Stencil computations are a fundamental kernel in scientific computing, critical for simulations in domains such as fluid dynamics and climate modeling. However, these computations are often memory-bound on traditional High-Performance Computing architectures like GPUs, struggling against the "Memory Wall". Simultaneously, the rise of AI-oriented hardware, such as the Cerebras Wafer-Scale Engine, offers massive core parallelism and high-bandwidth on-chip memory, though typically optimized for lower-precision workloads. This work investigates the viability of bridging this divergence by mapping stencil algorithms onto the Cerebras WSE-3. The study introduces CStencil, a novel framework designed to implement two-dimensional stencil computations on the WSE-3. To ensure a rigorous and fair performance evaluation, the research also adapts ConvStencil, a state-of-the-art GPU stencil solver, porting it from its original double-precision design to single-precision for execution on an NVIDIA A100 GPU. Experimental results show that the WSE-3's distributed SRAM and mesh interconnect effectively eliminate the off-chip memory bottlenecks common in GPU implementations. CStencil achieves speedups of up to 342x over the adapted ConvStencil version. A roofline model analysis further confirms that CStencil saturates the available compute and memory resources, demonstrating that the WSE dataflow architecture can be successfully repurposed for traditional scientific algorithms. These findings highlight the potential of the WSE-3 to deliver hardware utilization levels unattainable on conventional systems, offering a promising path toward overcoming the memory limitations of current HPC architectures.
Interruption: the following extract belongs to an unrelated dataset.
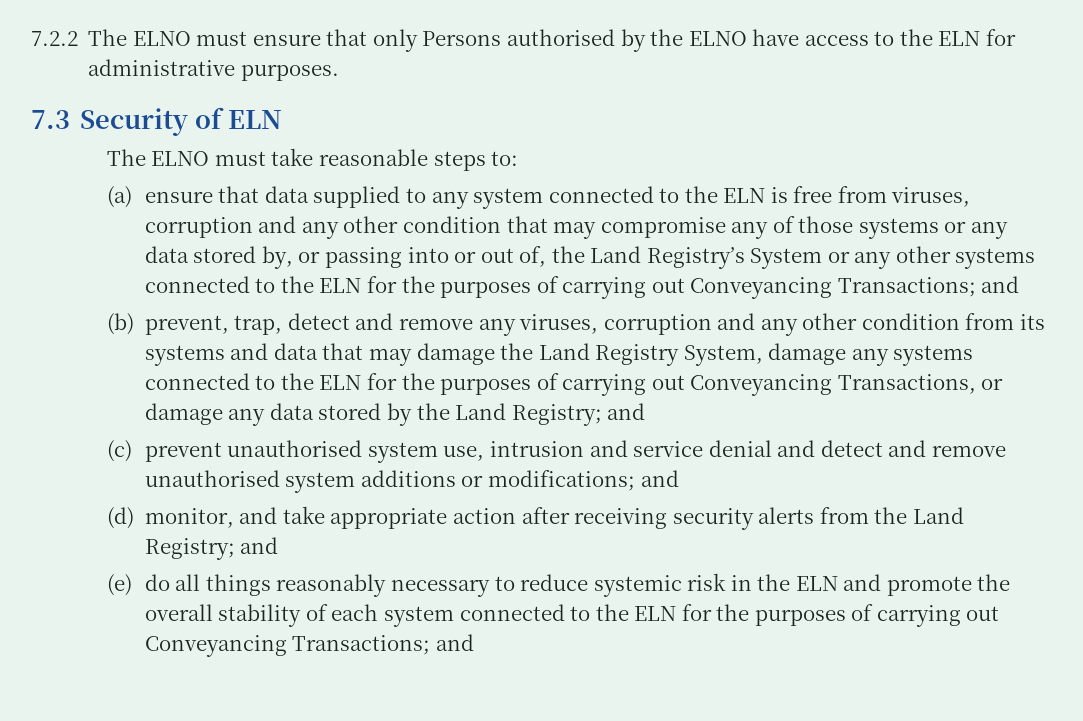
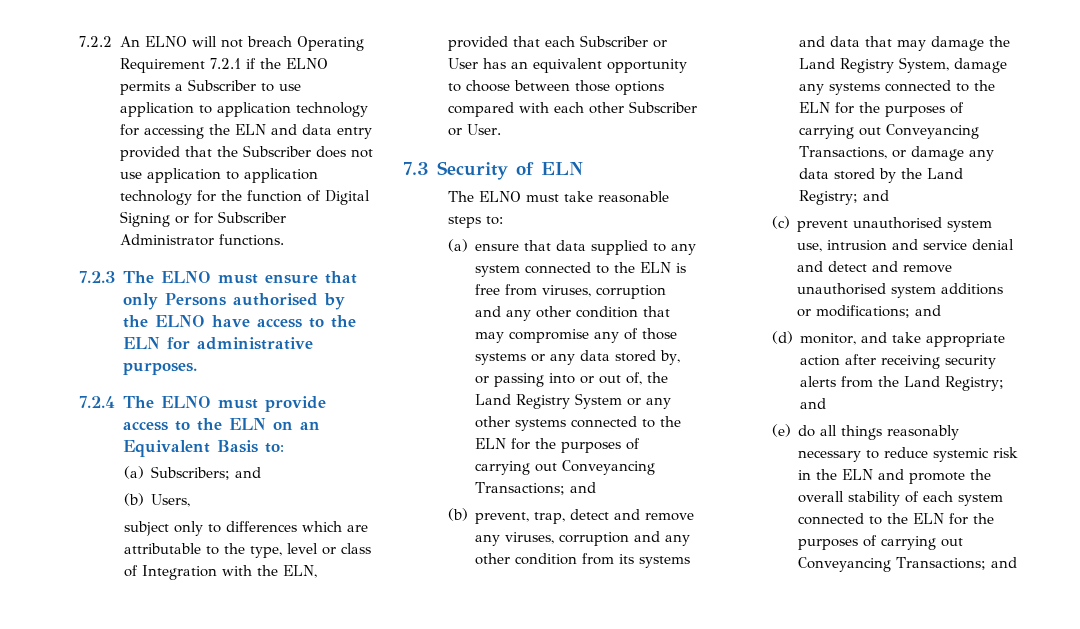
(78, 38) none -> [119,36,364,51] [119,58,328,73] [119,79,301,95] [119,102,368,117] [119,124,372,139] [119,145,373,161] [119,168,318,183] [119,190,370,205] [119,211,286,227] [119,234,284,246] [79,271,115,283] An ELNO will not breach Operating Requirement 7.2.1 if the ELNO permits a Subscriber to use application to application technology for accessing the ELN and data entry provided that the Subscriber does not use application to application technology for the function of Digital Signing or for Subscriber Administrator functions. // 7.2.3
(339, 72) none -> [79,396,326,412] [122,418,320,431] [122,440,284,457] [123,466,262,480] [123,493,191,507] [123,521,368,536] [123,543,371,558] [123,565,317,580] [447,35,667,51] [447,58,687,73] [447,80,664,95] [447,101,697,117] [447,124,501,136] // 7.2.4 The ELNO must provide access to the ELN on an Equivalent Basis to: // (a) Subscribers; and // (b) Users, // subject only to differences which are attributable to the type, level or class of Integration with the ELN, provided that each Subscriber or User has an equivalent opportunity to choose between those options compared with each other Subscriber or User.
[646,247,745,269] Registry’s -> [516,394,571,409] Registry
翻译：模板计算是科学计算中的基础核函数，对流体动力学和气候建模等领域的模拟至关重要。然而，在传统高性能计算架构（如GPU）上，这些计算常受限于内存，难以突破“内存墙”。与此同时，面向AI的硬件（例如Cerebras晶圆级引擎）提供了大规模核心并行性和高带宽片上内存，尽管通常针对低精度工作负载进行了优化。本研究通过将模板算法映射到Cerebras WSE-3上，探索弥合这一分歧的可行性。研究提出了CStencil，一种新颖框架，旨在在WSE-3上实现二维模板计算。为确保严谨且公平的性能评估，本研究还改编了ConvStencil（一种先进的GPU模板求解器），将其从原始的双精度设计移植为单精度，以在NVIDIA A100 GPU上执行。实验结果表明，WSE-3的分布式SRAM和网格互连有效消除了GPU实现中常见的片外内存瓶颈。CStencil相比改编后的ConvStencil版本实现了高达342倍的加速。屋脊线模型分析进一步证实，CStencil充分利用了可用的计算和内存资源，证明了WSE数据流架构可成功应用于传统科学算法。这些发现凸显了WSE-3实现传统系统难以达到的硬件利用率的潜力，为克服当前高性能计算架构的内存限制提供了一条有前景的路径。